It's January 2003 in a Miami courtroom.
Michael Siebert, dubbed the “daycare rapist” has finally been arrested. He's now, facing a judge.
"I did not commit these crimes," Siebert tells the courtroom.
But, his trail of DNA tells a much different story.
Julie Weil, a Jupiter mother of two, was one of his victims. "He beat me,” Weil said. “He tortured me."
She and her two kids were abducted; driven deep into the everglades and abused for hours on a October day in 2002. Weil’s children three and 8-months at the time, were forced to watch.
"He raped me four times that day,” Weil said. “Four times to think you were gonna die, or to be so horrified by what's going into your children's minds that you want to die. It was completely devastating."
But Siebert was about to pay for his crimes because forensics turned up a tiny piece of his DNA on Weil's shirt.
"I can only speak as a victim and say that capturing my rapist gave me my life back,” Weil said. DNA was the key to me being able to go outside of my house. Now I have an identity on this person. It saved my life."
Most of us probably assume that when a crime occurs, like a rape, evidence is gathered and then automatically tested for DNA -- but that's not always the case.
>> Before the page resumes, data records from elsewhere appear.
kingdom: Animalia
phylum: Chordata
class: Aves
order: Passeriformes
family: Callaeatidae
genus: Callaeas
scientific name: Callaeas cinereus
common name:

DNA testing is costly and time consuming. Plus, if investigators or prosecutors don't think it's a strong case, DNA testing may never occur.
The Contact 5 Investigators have learned this can be especially true with rape cases. According to the federal government, as many as 400-thousand rape kits have never been processed.
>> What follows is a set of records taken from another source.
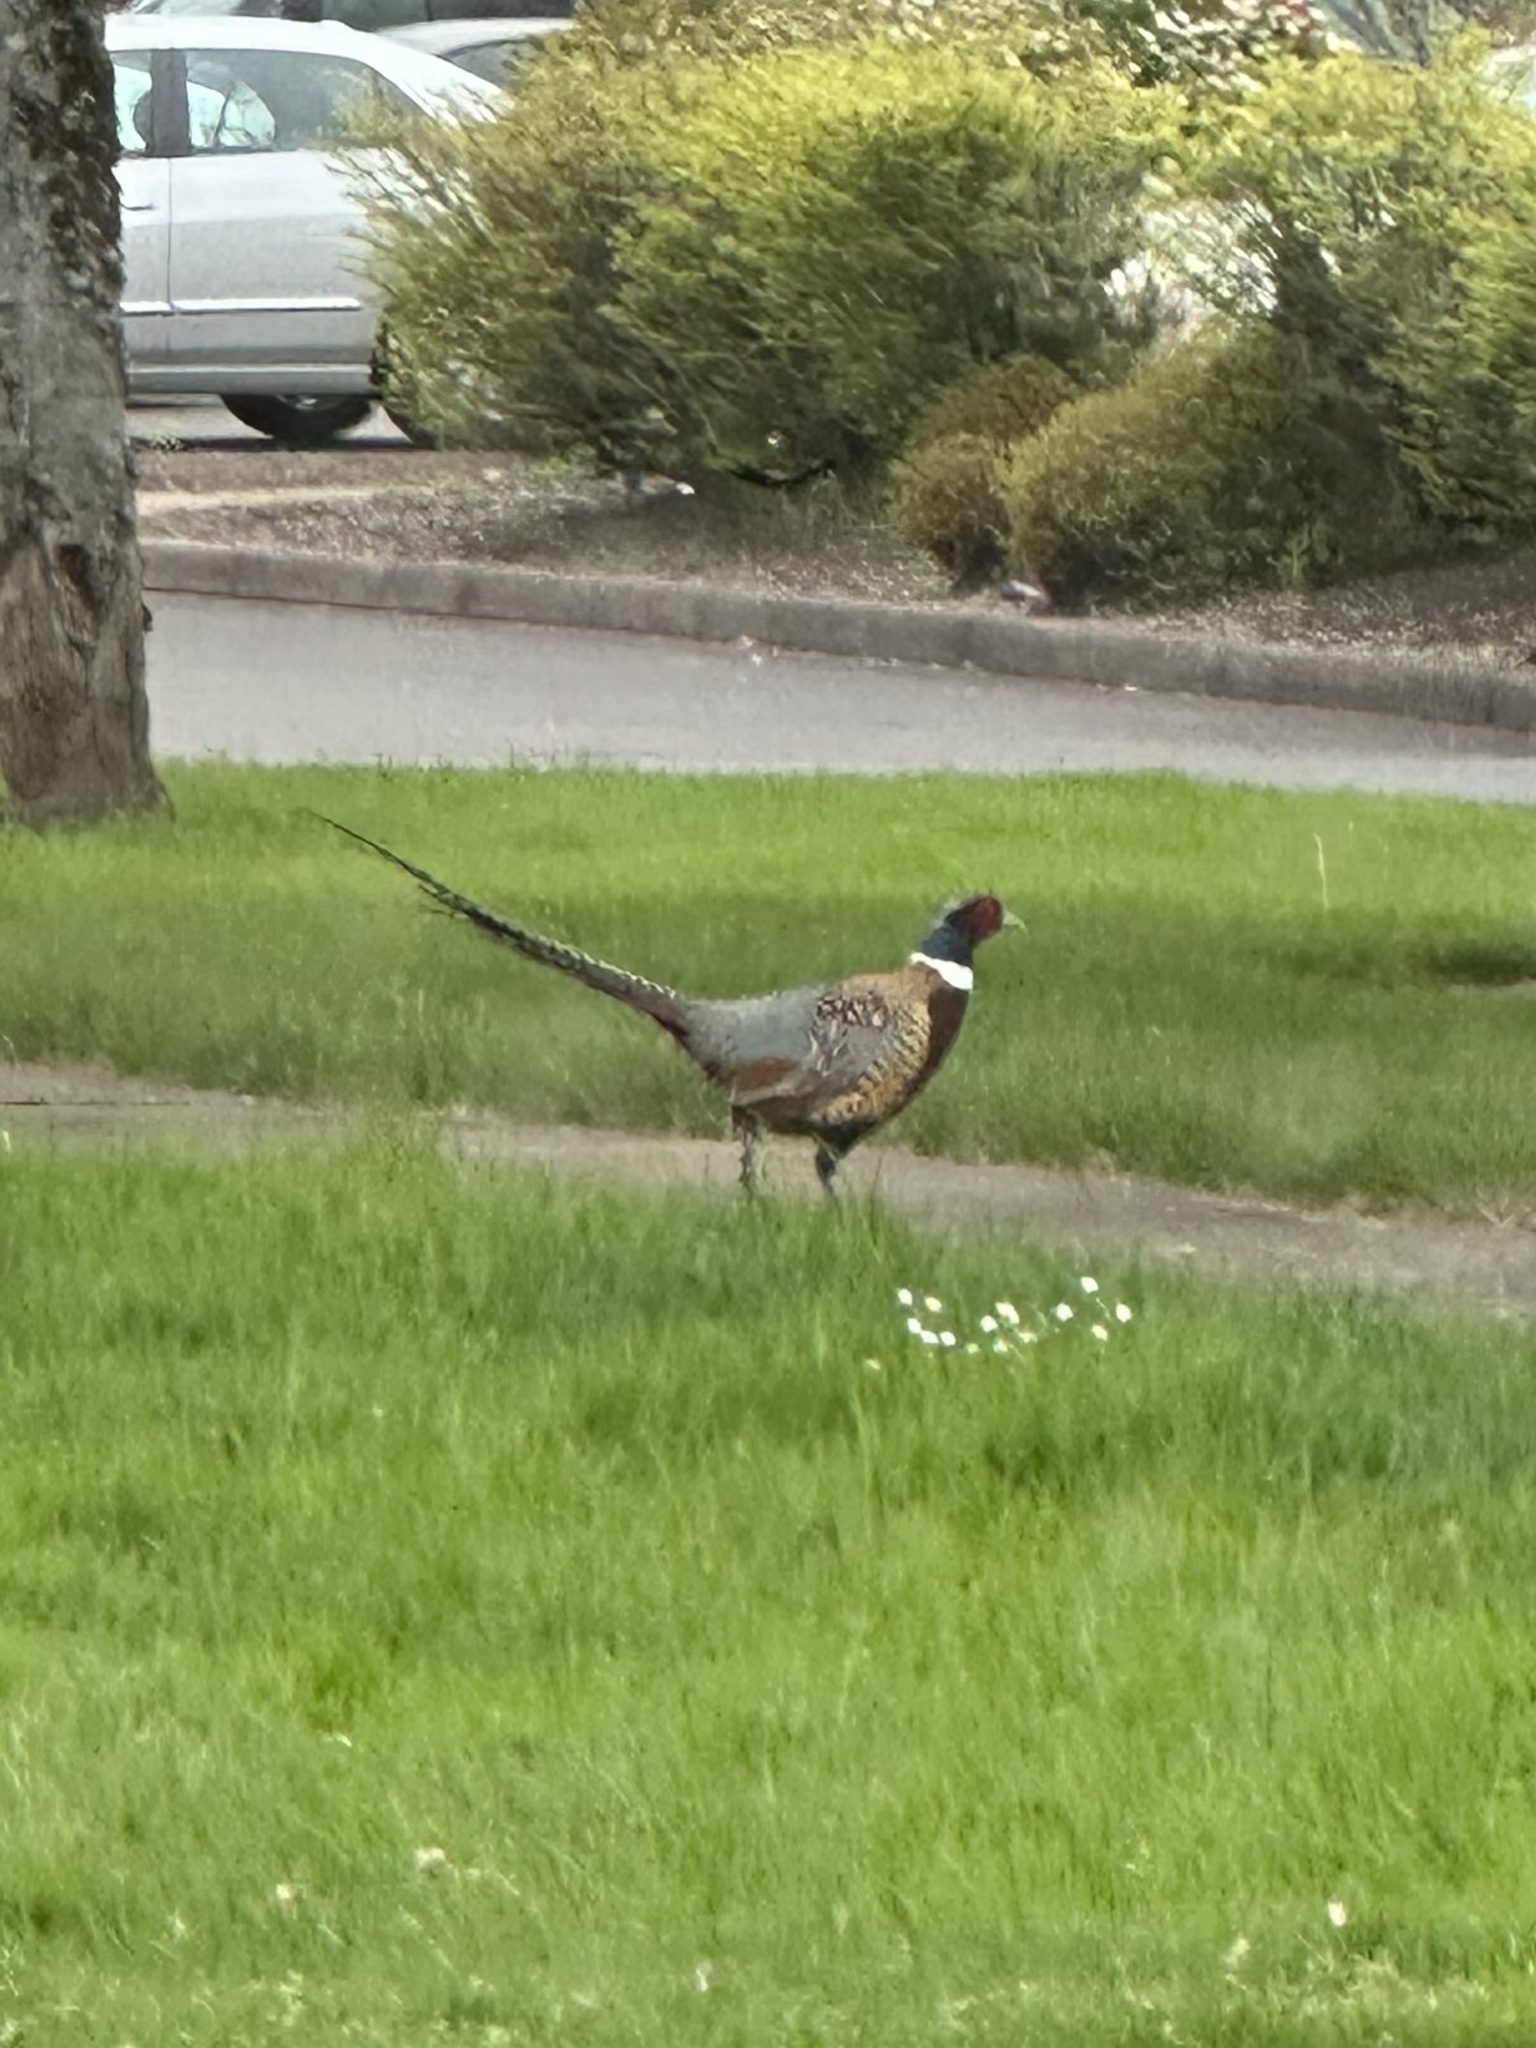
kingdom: Animalia
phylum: Chordata
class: Aves
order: Galliformes
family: Phasianidae
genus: Phasianus
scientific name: Phasianus colchicus
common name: Common pheasant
Victim advocates call it the 'rape kit backlog.' Just this year in Houston, Texas, where more than 6-thousand backlogged rape kits were discovered, the mayor ordered them all tested.
With 300 of the kits tested so far, 16 rapists have been found in CODIS, the national DNA database that tracks criminals.
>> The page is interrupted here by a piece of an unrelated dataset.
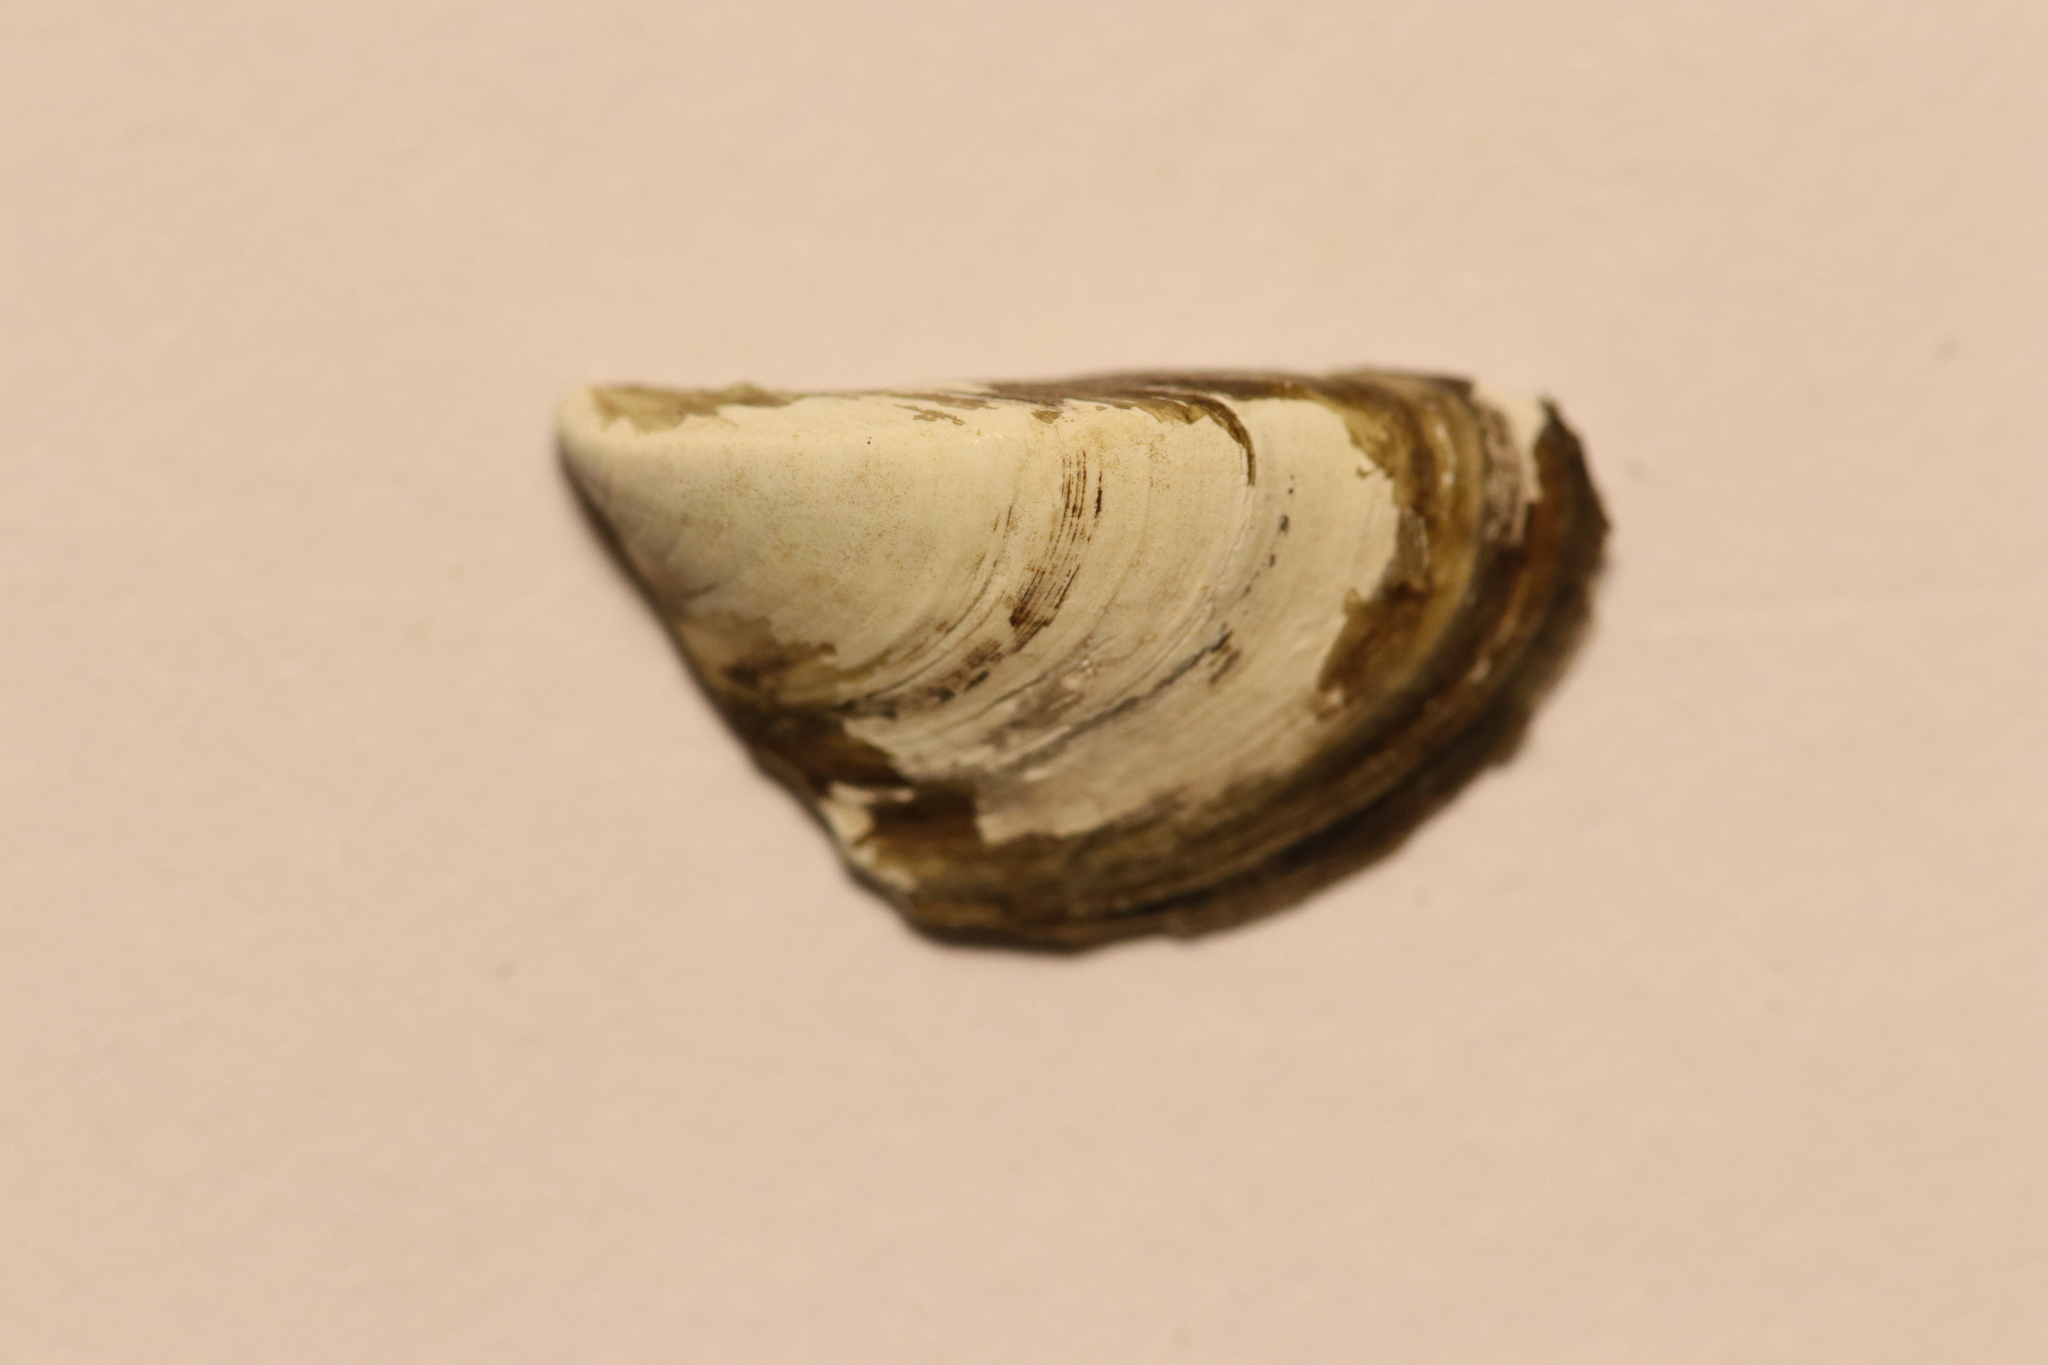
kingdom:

“I think any hit is significant to a case,” Catherine Cothran with the Palm Beach County Sheriff’s Office said. “We could have one case go into CODIS and if it hits, it can be significantespecially to a victim."
Cothran has been cracking forensic cases for PBSO for 10 years. “It's emotional but it’s very rewarding,” she said. “It's an unbelievable feeling knowing that you were able to help that detective's investigation and the victim of course."
Armed with test tubes and brushes, Cothran combs evidence, searching for 16 genetic markers that make up a suspect's unique DNA.
"It would be nice if every profile was just all sixteen genetic markers,” Cothran said. “I can't make a very conclusive result if I only obtained one marker."
This typically means only solid cases, with victim cooperation get pushed for DNA testing.
Cothran said they could run them all but, the results may never go anywhere.
"I may write a report, but it may never be prosecuted,” she said. “So where do you kind of stop the process? It has to aid in the investigation."
At the Palm Beach County Sheriff's Office, the Contact 5 Investigators found there are 60 rape kits that are not in line for testing.
St. Lucie County Sheriff’s Office found 92, Martin County Sheriff’s Office counted 51 and Okeechobee County Sheriff’s Office has five sitting on shelves in storage.
To our south in Broward County, officials couldn't say which of their rape kits haven't been tested. But, they were able to tell us they have close to 3,000 sitting in their evidence room.
Compare that to Miami Dade, where Siebert brutalized Julie Weil. It pushes rape kit through to testing, no matter the strength of a case.
Because Miami Dade tested the rape kits from every one of Siebert's victims, his DNA trail lit up when he was picked up for another crime.
"For me, that's an argument to test everything,” Weil said.
Michael Siebert will stay in jail forever. He was sentenced to seven life terms.
Weil has taken her story to Capitol Hill. Her testimony helped push forward a bill that became law and now, pushes money to agencies facing rape kit backlogs.
"It seems like a lot of work and seems like a lot of money, but when you consider what you are doing to prevent future harm and to get justice for a family, it's invaluable,” Weil says.